>> START Dataset excerpts
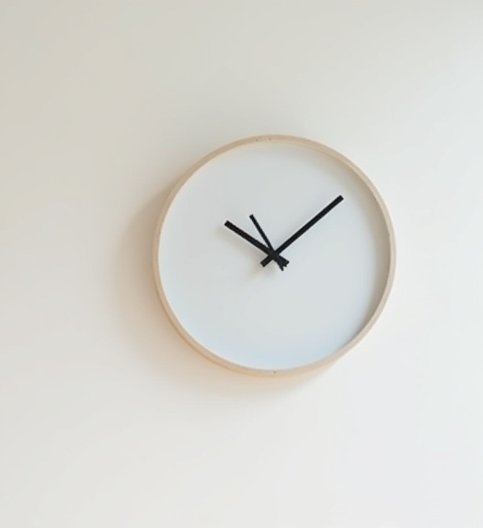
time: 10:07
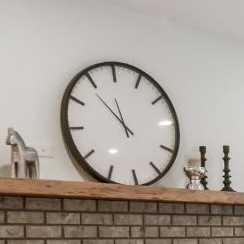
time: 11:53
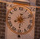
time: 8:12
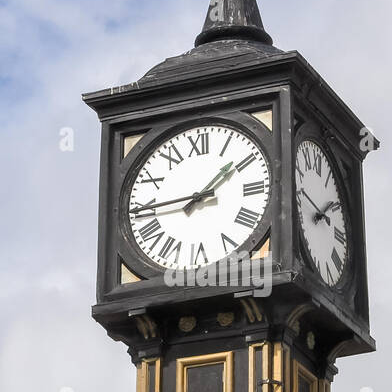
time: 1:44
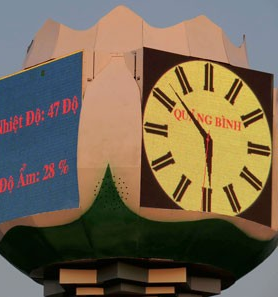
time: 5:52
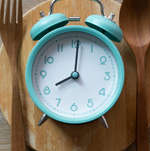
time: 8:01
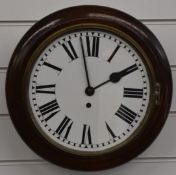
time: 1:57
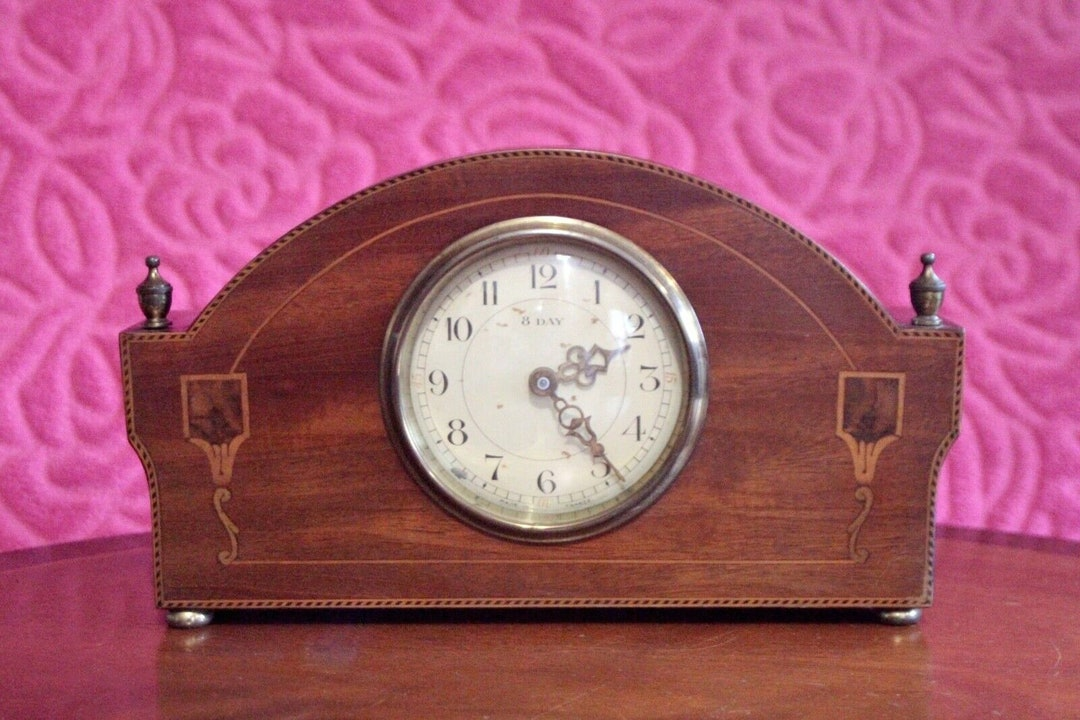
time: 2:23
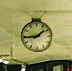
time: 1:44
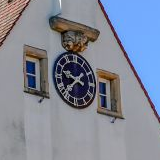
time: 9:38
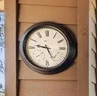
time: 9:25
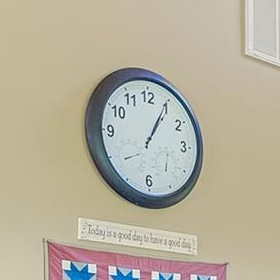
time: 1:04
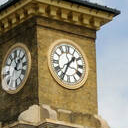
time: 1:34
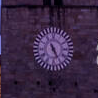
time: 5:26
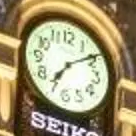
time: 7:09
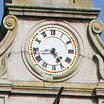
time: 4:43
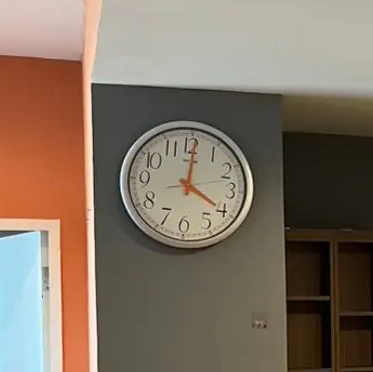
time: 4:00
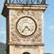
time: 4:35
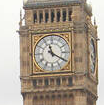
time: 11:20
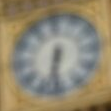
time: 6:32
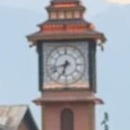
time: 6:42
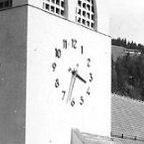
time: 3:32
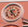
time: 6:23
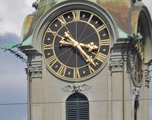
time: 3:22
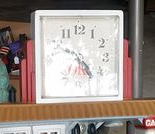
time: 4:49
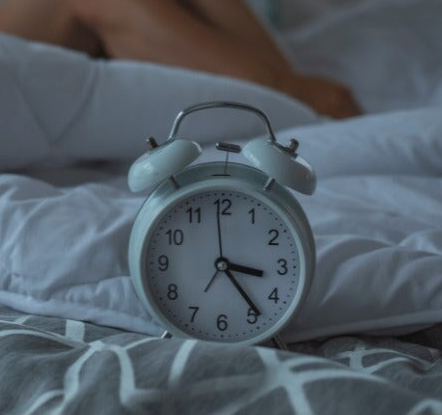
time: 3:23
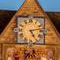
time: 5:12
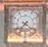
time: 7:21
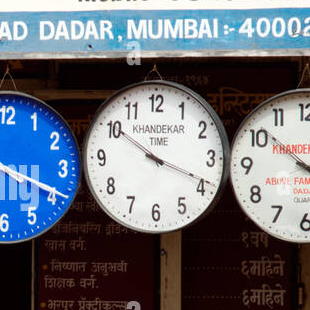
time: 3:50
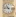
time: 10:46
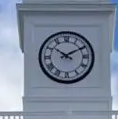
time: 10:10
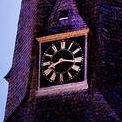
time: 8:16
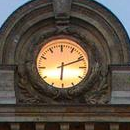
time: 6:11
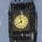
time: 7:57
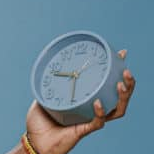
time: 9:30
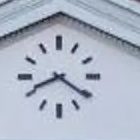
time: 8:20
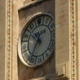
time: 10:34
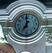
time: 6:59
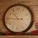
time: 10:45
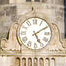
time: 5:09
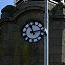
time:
>> END Dataset excerpts
Change "time" to "clock reading" in the entries, starting from the first one and ending with the line that contains "time: 10:45". Change nothing else, and leave the pictures out of your answer.

(Final answer):
clock reading: 10:07
clock reading: 11:53
clock reading: 8:12
clock reading: 1:44
clock reading: 5:52
clock reading: 8:01
clock reading: 1:57
clock reading: 2:23
clock reading: 1:44
clock reading: 9:38
clock reading: 9:25
clock reading: 1:04
clock reading: 1:34
clock reading: 5:26
clock reading: 7:09
clock reading: 4:43
clock reading: 4:00
clock reading: 4:35
clock reading: 11:20
clock reading: 6:32
clock reading: 6:42
clock reading: 3:32
clock reading: 6:23
clock reading: 3:22
clock reading: 4:49
clock reading: 3:23
clock reading: 5:12
clock reading: 7:21
clock reading: 3:50
clock reading: 10:46
clock reading: 10:10
clock reading: 8:16
clock reading: 6:11
clock reading: 7:57
clock reading: 9:30
clock reading: 8:20
clock reading: 10:34
clock reading: 6:59
clock reading: 10:45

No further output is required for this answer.